YOUR TASK » Whenever a line in the records below holds the string "eldivenler", copy it out.

Dataset records:
- - -

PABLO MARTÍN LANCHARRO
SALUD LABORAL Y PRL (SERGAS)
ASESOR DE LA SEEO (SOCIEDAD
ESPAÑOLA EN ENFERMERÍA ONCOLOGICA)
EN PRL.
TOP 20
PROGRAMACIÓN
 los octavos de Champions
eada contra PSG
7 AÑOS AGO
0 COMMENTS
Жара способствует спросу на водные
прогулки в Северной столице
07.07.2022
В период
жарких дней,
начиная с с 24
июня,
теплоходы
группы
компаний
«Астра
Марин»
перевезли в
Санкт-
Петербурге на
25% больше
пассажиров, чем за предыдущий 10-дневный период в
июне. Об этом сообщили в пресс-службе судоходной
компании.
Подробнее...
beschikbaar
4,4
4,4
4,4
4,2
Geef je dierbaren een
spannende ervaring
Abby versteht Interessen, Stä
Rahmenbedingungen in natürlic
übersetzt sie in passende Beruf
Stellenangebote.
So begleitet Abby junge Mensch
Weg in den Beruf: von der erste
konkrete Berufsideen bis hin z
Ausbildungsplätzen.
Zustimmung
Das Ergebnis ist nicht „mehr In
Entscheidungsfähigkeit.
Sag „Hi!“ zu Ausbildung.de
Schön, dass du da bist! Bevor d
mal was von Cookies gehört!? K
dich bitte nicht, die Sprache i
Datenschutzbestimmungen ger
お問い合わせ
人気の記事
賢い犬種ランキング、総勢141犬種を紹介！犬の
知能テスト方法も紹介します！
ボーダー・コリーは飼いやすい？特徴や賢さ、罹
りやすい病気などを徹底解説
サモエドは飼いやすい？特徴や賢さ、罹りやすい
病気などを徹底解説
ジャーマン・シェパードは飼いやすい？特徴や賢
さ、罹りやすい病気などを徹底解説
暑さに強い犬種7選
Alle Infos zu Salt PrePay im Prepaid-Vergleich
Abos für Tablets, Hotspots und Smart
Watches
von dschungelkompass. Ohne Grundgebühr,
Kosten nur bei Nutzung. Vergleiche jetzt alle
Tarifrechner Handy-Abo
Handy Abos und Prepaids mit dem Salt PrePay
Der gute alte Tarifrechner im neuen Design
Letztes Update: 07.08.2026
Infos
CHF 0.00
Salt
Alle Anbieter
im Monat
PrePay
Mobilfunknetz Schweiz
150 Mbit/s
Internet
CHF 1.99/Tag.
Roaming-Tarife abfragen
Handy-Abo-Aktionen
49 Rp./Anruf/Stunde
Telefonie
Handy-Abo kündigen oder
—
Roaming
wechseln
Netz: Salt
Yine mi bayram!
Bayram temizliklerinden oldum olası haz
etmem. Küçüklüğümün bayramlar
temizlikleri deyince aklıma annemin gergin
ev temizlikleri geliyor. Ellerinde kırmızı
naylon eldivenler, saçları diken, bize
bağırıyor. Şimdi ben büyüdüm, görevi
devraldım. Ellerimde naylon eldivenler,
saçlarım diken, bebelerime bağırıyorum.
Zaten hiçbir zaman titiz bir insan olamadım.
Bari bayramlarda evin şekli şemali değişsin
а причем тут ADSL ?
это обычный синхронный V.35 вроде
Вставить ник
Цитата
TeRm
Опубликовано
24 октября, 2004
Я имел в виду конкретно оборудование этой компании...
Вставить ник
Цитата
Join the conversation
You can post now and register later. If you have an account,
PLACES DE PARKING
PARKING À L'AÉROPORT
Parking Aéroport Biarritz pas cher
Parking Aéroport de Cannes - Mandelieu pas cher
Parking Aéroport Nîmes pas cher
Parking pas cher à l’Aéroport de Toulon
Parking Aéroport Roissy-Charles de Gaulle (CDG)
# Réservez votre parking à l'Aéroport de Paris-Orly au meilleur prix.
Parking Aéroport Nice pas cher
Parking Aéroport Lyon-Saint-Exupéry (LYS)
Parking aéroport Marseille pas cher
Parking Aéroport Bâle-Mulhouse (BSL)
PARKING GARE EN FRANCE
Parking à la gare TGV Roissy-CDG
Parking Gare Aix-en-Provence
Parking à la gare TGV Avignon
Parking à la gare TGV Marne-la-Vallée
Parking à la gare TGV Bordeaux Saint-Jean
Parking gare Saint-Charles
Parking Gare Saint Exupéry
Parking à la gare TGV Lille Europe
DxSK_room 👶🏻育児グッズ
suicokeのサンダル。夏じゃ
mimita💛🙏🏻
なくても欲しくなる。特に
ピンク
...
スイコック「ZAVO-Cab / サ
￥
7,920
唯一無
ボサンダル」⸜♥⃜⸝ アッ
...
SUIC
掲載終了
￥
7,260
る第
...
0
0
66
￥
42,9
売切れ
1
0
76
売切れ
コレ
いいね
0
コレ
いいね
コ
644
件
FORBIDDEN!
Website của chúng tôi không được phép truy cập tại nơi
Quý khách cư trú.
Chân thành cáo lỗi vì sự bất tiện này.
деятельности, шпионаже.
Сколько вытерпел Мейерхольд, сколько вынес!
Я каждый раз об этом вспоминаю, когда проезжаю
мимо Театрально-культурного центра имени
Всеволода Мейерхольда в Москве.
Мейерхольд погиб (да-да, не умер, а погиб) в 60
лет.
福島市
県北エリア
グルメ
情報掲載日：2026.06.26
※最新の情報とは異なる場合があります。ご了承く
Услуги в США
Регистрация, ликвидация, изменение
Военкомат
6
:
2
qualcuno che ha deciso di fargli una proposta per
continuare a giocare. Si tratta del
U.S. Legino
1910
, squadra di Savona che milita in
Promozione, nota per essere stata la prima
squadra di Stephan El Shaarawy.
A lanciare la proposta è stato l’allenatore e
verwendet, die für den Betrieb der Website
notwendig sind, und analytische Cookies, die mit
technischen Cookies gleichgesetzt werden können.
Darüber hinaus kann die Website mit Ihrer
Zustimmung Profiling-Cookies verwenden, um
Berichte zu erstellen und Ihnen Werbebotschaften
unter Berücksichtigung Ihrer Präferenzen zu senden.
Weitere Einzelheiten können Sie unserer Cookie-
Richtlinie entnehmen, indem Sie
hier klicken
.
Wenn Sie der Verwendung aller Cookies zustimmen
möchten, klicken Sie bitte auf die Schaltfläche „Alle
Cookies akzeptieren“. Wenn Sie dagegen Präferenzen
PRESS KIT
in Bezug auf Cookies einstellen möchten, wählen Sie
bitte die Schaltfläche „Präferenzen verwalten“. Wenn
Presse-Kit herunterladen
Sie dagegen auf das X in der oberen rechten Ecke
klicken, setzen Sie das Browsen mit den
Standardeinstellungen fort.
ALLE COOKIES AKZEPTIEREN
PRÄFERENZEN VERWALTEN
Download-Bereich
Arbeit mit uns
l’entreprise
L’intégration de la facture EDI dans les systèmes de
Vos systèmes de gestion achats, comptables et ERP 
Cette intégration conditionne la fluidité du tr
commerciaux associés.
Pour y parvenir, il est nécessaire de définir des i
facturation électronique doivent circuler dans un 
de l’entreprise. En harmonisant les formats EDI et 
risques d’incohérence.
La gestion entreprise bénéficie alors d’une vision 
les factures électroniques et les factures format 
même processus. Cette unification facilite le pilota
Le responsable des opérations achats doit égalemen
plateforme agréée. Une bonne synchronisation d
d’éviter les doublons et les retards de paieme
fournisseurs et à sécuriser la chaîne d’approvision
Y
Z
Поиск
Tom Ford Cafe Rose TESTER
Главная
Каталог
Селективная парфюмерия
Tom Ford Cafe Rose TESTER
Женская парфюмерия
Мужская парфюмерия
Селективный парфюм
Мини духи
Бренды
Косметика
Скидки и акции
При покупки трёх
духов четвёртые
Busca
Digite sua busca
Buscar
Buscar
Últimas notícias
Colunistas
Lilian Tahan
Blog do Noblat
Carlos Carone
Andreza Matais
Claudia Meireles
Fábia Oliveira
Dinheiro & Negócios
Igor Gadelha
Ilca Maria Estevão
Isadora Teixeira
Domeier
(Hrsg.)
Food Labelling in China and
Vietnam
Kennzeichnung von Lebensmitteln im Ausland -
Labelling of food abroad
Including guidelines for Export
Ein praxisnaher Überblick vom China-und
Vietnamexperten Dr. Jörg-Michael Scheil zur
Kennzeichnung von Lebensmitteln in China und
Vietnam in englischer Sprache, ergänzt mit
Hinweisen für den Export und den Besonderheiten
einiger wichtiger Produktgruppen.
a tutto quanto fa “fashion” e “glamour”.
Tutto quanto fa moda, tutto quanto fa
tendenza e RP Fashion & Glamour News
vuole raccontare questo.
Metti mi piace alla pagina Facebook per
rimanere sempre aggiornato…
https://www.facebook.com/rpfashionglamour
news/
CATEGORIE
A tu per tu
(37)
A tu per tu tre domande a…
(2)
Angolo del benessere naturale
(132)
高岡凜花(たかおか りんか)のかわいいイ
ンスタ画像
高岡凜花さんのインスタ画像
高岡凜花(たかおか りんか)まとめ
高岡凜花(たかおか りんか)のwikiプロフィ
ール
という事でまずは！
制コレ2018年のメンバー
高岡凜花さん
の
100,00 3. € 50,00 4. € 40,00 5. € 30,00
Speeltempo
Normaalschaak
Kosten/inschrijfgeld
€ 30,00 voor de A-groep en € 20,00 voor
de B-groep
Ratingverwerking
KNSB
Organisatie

- - -

TASK RESPONSE »
naylon eldivenler, saçları diken, bize
devraldım. Ellerimde naylon eldivenler,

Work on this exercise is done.